§ Task details
Print all records exactly, pictures left out.

§ Exercise data
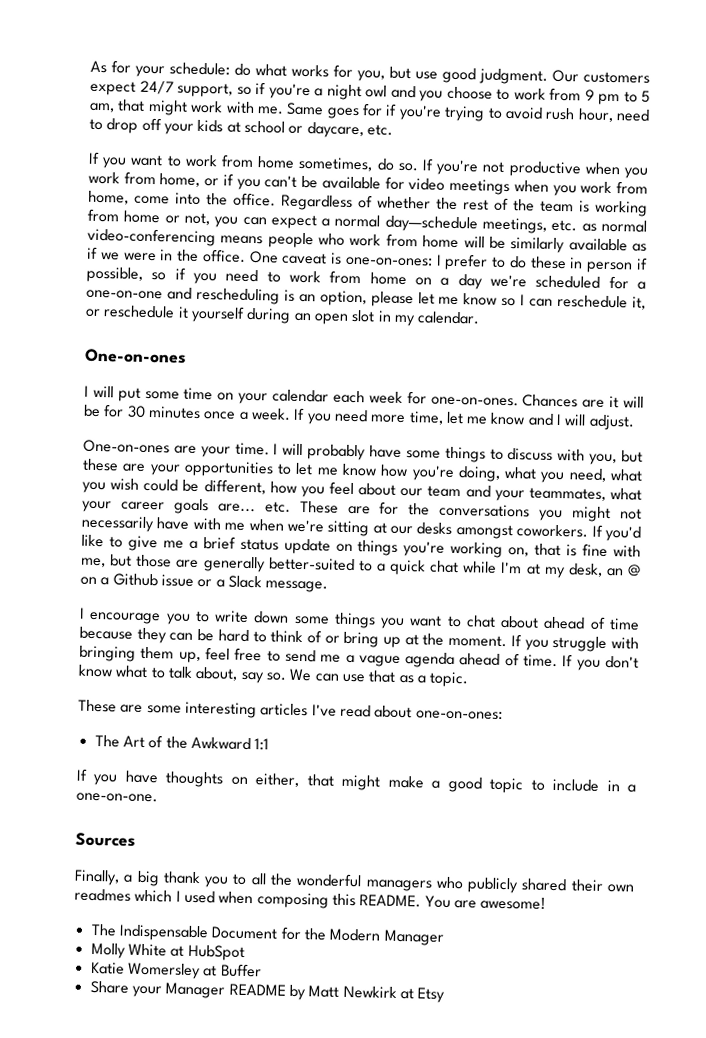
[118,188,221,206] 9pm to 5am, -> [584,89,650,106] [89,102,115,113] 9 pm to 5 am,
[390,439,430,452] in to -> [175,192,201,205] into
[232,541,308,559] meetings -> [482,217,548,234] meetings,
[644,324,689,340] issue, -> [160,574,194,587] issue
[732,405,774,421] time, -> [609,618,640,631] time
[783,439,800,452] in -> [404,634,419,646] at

§ Your solution
[118,188,221,206] 9pm to 5am, -> [584,89,650,106] [89,102,115,113] 9 pm to 5 am,
[390,439,430,452] in to -> [175,192,201,205] into
[232,541,308,559] meetings -> [482,217,548,234] meetings,
[644,324,689,340] issue, -> [160,574,194,587] issue
[732,405,774,421] time, -> [609,618,640,631] time
[783,439,800,452] in -> [404,634,419,646] at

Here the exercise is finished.